As they both emphasized to me, if the civilized world learned anything from the Holocaust it was that to placate or ignore an evil such as Nazism is morally wrong and practically ensures there will be great suffering as a consequence. They had seen and deeply experienced it for themselves, firsthand.

Yet on the evidence of subsequent experience with the likes of Cambodia’s Pol Pot, Slobodan Milosevic in the Balkans, or the slaughters in Rwanda, Congo, and Darfur, the world’s people must relearn the hard lesson with every generation. What the Sharps demonstrated by example was their fundamental belief that this moral imperative—to confront evil wherever it appears—holds true for the individual as well as society. I can’t think of a more important message for me to carry from their generation to mine and beyond.

Unfortunately Waitstill died before I could begin systematic interviews with him. Martha survived him by sixteen years, but her memory was irretrievably lost to senile dementia before I was able to capture and fully record her story.

There seemed to be no way forward until a short time following her death in 1999, when we discovered among her possessions a trove of documents, photos, and personal artifacts dating back to her school days. The vast and eclectic archive includes everything from personal letters, official reports, and photos to maps, handwritten notes, calendars, datebooks, hotel tabs, ticket stubs, playbills, and other souvenirs of Martha and Waitstill’s travels. There are many deeply touching love notes between them in the collection as well.

In all, more than two hundred thousand of these and other documents discovered in my research are now digitally housed at the US Holocaust Memorial Museum, Brown University, Harvard University Divinity School library, and the Cohen Center at Keene State College in New Hampshire. Much of this book is drawn from those primary sources, as well as from Martha and Waitstill’s oral histories recorded in 1978; Waitstill’s unpublished autobiography; and several of Martha’s unpublished manuscripts, plus taped and filmed interviews with those who knew them and those whom they rescued.

The Sharps as they emerged from the research were quintessentially American, in the best and truest sense. They were relentless optimists but also realists, fearless but not foolhardy, resourceful and quick-witted, brave, and, more importantly, determined and tireless. They persevered through terror and anger, joy, frustration, privation, tragedy, and innumerable heart-stopping moments when lives hung in the balance. Through it all, they were buoyed by a fullness of spirit that only intensified as the threat of death lurked ever nearer.

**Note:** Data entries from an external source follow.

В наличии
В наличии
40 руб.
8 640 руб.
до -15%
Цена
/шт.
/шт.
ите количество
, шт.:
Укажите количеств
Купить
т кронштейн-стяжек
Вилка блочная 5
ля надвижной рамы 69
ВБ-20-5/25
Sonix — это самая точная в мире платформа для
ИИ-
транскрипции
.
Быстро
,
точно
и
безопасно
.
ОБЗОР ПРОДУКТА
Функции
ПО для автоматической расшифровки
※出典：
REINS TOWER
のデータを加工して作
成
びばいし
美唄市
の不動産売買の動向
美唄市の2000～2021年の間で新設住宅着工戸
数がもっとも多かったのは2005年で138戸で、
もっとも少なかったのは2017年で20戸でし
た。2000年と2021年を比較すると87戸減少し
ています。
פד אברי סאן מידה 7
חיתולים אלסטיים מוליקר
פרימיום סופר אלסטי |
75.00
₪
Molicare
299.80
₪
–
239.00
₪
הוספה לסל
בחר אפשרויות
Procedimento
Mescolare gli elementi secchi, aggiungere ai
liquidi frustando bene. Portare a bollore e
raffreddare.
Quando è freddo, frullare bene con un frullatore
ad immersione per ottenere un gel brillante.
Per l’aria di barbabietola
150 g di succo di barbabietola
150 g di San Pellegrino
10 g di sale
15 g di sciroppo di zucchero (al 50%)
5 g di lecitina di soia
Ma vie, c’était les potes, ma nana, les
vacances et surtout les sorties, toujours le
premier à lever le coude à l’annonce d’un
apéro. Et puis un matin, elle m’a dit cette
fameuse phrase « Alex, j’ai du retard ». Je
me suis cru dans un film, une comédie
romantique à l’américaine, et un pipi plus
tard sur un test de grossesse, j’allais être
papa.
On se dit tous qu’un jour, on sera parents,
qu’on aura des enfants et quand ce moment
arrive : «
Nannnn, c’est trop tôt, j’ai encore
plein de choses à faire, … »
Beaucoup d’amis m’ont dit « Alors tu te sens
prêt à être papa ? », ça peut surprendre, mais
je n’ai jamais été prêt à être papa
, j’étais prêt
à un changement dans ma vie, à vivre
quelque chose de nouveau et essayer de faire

For them it all came down to simple truths. I remember a wonderful, provocative question that Martha often asked me through the years: “What are you going to do in your life that’s important?”

I’ve learned to answer that question in many ways, but, as I will always be the Sharps’ grandson, I have taken on a lifetime commitment to make sure that the memory of their work and the legacy of their lives are carried forth. The actions and achievements of Martha and Waitstill deserve to be honored, and their courage and principles deserve to be celebrated so we may build a more just and fair society. The story of the lives of Martha and Waitstill Sharp deserves to be told, and now I’m telling it.

To me, nothing could be more important.